What follows is my January 14, 2013 Amazon.com review of Irene Ng’s latest book, Value and Worth: Creating New Markets in the Digital Economy. The review article was entitled: The Tao of Value Creation and Growth for Businesses in Our New Digital World.
Irene Ng’s lucid and accessible book, “Value and Worth: Creating New Markets in the Digital Economy,” is a remarkable accomplishment, a work that should not be overlooked (that is, it most certainly should be read!) by current and prospective business managers, leaders, and entrepreneurs in every economic sector.
As national and world economies become more and more “digitized,” the opportunities/horizons for “business value creation” are expanding at a phenomenal rate. However, identifying and capitalizing on these new opportunities (i.e., new markets served by new business models) will be very difficult or impossible if we do not “update” our own “mental software” for construing and exploiting such opportunities. Ng’s book provides such an “upgrade path,” by taking us on an intellectual journey that leads us, as business people in the 21st century, to many new, useful vantage points that will significantly influence our business planning and practice.
The book is very extensive in its coverage and development of new ways of looking at value creation, markets and business models in an increasingly digitized world, so in this review it is only possible to illustrate that with a couple of examples.

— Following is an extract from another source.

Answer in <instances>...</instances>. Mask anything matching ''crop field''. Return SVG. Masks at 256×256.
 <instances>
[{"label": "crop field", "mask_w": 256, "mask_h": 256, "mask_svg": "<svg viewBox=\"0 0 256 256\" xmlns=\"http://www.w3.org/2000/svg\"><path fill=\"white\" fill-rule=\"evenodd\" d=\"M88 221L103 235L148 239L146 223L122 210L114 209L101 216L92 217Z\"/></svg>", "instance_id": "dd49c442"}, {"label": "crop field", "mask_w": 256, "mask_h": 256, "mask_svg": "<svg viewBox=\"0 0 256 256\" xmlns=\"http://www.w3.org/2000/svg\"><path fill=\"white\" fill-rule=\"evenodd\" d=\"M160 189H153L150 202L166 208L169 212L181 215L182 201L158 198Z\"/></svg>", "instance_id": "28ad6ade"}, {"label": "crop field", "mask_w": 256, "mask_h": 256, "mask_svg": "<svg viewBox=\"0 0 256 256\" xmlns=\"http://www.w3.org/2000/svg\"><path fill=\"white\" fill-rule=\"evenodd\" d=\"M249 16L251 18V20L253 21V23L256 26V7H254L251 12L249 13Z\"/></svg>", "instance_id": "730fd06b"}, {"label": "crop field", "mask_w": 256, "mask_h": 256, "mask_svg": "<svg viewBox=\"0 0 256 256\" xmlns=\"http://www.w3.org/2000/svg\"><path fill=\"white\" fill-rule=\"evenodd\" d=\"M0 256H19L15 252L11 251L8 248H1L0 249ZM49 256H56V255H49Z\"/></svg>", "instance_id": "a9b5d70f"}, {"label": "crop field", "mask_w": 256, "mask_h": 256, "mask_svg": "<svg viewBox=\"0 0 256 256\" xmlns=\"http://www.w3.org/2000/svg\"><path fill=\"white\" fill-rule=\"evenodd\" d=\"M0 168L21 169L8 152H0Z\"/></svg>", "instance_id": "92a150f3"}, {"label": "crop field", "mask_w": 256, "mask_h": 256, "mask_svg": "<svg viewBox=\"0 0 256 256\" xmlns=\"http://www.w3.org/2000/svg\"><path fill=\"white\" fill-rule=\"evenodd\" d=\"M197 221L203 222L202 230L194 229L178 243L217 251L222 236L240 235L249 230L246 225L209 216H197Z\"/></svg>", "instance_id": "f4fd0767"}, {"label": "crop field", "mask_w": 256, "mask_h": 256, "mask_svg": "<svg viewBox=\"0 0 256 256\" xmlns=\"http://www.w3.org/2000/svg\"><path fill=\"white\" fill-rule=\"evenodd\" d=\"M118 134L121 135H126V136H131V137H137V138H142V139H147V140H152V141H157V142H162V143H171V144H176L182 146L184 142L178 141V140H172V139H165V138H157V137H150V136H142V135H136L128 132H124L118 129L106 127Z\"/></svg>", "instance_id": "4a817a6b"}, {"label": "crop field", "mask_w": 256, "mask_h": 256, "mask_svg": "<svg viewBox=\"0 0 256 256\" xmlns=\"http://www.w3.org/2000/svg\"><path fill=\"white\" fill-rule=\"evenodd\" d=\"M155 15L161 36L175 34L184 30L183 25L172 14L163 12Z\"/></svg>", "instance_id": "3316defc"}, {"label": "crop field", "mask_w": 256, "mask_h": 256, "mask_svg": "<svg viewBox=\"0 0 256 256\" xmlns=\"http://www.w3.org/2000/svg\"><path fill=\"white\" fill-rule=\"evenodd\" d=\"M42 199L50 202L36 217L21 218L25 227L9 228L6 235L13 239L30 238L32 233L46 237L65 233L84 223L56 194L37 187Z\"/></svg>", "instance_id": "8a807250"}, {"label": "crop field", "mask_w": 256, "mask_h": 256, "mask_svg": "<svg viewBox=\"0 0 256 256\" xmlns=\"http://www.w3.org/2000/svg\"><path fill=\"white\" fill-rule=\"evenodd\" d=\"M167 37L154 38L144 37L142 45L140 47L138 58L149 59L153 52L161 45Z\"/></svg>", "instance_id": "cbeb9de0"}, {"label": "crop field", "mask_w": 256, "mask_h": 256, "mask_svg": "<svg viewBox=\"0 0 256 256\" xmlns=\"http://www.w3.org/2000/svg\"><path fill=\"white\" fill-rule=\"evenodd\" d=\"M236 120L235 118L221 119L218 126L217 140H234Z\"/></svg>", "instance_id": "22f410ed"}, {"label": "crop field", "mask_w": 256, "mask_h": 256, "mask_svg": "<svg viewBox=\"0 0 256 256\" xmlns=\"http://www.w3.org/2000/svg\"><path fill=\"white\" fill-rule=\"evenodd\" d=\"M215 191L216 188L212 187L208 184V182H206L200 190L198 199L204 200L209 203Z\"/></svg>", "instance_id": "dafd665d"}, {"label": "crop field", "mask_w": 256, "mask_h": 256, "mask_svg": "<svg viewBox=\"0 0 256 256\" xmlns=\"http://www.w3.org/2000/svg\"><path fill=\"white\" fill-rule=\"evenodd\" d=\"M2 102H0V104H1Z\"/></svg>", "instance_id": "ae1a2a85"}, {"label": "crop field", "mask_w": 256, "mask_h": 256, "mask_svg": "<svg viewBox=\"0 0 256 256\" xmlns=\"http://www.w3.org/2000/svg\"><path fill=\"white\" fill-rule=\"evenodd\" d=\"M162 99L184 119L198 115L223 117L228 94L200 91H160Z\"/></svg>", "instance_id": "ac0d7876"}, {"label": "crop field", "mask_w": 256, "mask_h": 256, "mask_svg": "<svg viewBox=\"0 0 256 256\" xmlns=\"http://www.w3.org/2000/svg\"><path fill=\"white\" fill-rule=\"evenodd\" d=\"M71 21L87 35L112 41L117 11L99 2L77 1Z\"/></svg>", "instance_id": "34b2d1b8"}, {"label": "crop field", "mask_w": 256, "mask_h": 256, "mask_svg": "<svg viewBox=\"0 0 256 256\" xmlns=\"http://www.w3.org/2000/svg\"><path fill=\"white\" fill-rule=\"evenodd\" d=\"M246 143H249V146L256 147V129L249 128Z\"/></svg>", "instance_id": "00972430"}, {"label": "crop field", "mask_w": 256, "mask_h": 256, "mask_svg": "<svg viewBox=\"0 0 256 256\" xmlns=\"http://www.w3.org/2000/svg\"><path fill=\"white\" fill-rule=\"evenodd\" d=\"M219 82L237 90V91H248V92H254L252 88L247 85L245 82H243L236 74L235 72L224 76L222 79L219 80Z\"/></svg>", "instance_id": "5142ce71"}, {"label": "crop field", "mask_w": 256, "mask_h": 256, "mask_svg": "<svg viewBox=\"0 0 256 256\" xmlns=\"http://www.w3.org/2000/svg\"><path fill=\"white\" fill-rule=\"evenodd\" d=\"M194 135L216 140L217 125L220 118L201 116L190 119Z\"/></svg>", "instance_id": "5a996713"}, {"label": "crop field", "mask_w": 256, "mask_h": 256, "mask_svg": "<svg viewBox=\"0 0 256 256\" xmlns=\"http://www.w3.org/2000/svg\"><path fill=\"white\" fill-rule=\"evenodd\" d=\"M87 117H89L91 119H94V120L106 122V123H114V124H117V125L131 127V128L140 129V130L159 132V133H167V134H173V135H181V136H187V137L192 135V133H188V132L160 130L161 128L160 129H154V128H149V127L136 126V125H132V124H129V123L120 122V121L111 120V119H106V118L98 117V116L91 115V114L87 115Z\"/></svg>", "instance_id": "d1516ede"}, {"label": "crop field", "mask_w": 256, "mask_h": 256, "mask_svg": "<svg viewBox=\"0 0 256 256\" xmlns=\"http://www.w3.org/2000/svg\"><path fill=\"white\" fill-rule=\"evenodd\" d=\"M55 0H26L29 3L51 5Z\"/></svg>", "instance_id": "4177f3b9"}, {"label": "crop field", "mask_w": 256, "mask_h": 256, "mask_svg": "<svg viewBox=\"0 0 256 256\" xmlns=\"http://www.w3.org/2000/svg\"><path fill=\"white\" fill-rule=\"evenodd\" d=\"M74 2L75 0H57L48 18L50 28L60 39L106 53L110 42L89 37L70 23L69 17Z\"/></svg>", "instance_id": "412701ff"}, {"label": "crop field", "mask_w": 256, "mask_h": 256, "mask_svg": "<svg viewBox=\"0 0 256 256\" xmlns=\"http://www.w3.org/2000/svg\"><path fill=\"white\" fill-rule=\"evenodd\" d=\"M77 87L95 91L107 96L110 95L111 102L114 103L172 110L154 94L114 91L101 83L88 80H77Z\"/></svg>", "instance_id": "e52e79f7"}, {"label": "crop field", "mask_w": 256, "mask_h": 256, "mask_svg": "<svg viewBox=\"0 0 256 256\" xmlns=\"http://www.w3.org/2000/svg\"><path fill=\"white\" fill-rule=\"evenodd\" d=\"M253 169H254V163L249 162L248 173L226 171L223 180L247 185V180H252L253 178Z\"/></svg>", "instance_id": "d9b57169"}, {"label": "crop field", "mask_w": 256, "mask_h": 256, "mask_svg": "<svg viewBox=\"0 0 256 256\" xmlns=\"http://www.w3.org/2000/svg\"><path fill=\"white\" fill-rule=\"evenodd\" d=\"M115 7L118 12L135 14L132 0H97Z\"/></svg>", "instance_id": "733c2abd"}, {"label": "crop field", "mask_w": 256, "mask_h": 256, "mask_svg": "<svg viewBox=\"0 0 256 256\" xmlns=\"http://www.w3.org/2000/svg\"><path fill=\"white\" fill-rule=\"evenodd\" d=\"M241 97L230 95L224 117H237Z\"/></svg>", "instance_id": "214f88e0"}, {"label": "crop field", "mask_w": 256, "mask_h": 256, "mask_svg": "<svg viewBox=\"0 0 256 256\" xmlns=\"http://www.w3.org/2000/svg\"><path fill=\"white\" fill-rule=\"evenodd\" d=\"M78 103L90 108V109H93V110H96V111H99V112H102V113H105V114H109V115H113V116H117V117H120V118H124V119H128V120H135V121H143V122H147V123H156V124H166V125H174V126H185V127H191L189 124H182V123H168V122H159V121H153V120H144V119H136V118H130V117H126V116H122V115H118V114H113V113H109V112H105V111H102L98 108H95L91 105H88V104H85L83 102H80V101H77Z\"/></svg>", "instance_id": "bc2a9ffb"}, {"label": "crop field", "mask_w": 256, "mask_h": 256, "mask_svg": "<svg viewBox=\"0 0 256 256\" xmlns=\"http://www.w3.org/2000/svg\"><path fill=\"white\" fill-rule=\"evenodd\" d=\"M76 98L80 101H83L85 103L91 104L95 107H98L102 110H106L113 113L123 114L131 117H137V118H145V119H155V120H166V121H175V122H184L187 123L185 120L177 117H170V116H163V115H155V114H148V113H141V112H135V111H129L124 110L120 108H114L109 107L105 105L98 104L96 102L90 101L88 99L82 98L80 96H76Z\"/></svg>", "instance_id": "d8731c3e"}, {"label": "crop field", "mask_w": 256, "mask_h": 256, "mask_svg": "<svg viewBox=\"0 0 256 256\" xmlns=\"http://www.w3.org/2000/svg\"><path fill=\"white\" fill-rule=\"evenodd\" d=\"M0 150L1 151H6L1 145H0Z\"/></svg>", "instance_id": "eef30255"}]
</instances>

Ng explicates her own perspective on the concept of “value” vs. the concept of “worth” as foundational to all her other analysis and commentary on business in a digitized world. “Value” is that which is beneficially realized by people or organizations as “use” [of something] in one or many specific contexts (for example, I use and benefit from my mobile phone and phone service while driving home from work, in an emergency situation, etc.). “Worth,” on the other hand, is what is assessed in the act of exchange (purchase, barter, et al), most often within a market (for example, I will pay $300 for the ownership of a mobile phone and the use of the mobile communications network service). By drawing this dichotomy of “value” and “worth,” Ng clarifies the somewhat elusive concept of “value co-created in context” from the more visible concept of entering into an “exchange relationship or transaction.” While exchange relationships/transactions have undergone significant digitization over the past few decades (credit cards, electronic payments, new payment or exchange methods (PayPal, eBay, etc.), the digitization of the world of individuals and organizations using their own “agency” and “resources at hand” (including products and service they have purchased) to “co-create” “value in context” is only starting to get underway. CIT (communications and information technology), mobile platforms, and social networks and media are among the world-wide developments that are opening up the possibility to discover and create new value (in context) and additional amounts and forms of worth (in exchange)that were not possible pre-digital.
Based on these fundamental principles, Ng explores, analyzes, and explains the many different ways and different models of how value can be created in an increasingly digitized world (value which consumers or organizations and businesses can grow and realize through “use in context” and through “worth-based exchanges, including markets). Often the ways of thinking, offered up by Ng’s framework, seem to depart from those we have inherited/adopted based on our classical economics education and assumptions, but once we begin to apply the central concept of “value in use/in context,” we begin to realize that “exchange and markets” can come back into play in surprising ways.
For example, Ng discusses the (by-now-well-known) phenomenon of “big data.” Ng points out that the current conventional concept of “big data” as massive amounts of anonymous data of consumer, use, behavior patterns–that can be used by businesses to serve customers–may be limiting and sub-optimal. If there is a market/exchange structure in which consumers/users retain rights to conceal or reveal (i.e., trade/exchange their own individual behavioral information), then we might have a scenario in which total aggregate economic value and worth (for both consumers/users and businesses)may exceed the aggregate economic value and worth that could be realized if “big data” is anonymized (i.e., excludes lower levels of behavioral information about individual users’/consumers’ realization of “value in use/context”). This is just one example of the many ways the journey, which Ng accompanies us on and guides us on, brings us to new and opportunity-rich vantage points and perspectives.
“Value and Worth: Creating New Markets in the Digital Economy” is an incredible work that has been carefully and very effectively designed, for our intellectual and business benefit, by a unique, extraordinarily insightful individual who has integrated and delivered on her many years of experience and expertise as a business executive, a management science researcher/scholar, a university and business educator, a consumer, and a person. The “worth” (price) of the book is clear and established, and I am fully confident that every reader (current and prospective business managers, leaders, and entrepreneurs) will realize (as I have/am) a “value” that very far exceeds the “worth” (the monetary expenditure/payment) of the “exchange transaction,” thus yielding an extraordinary reader ROI.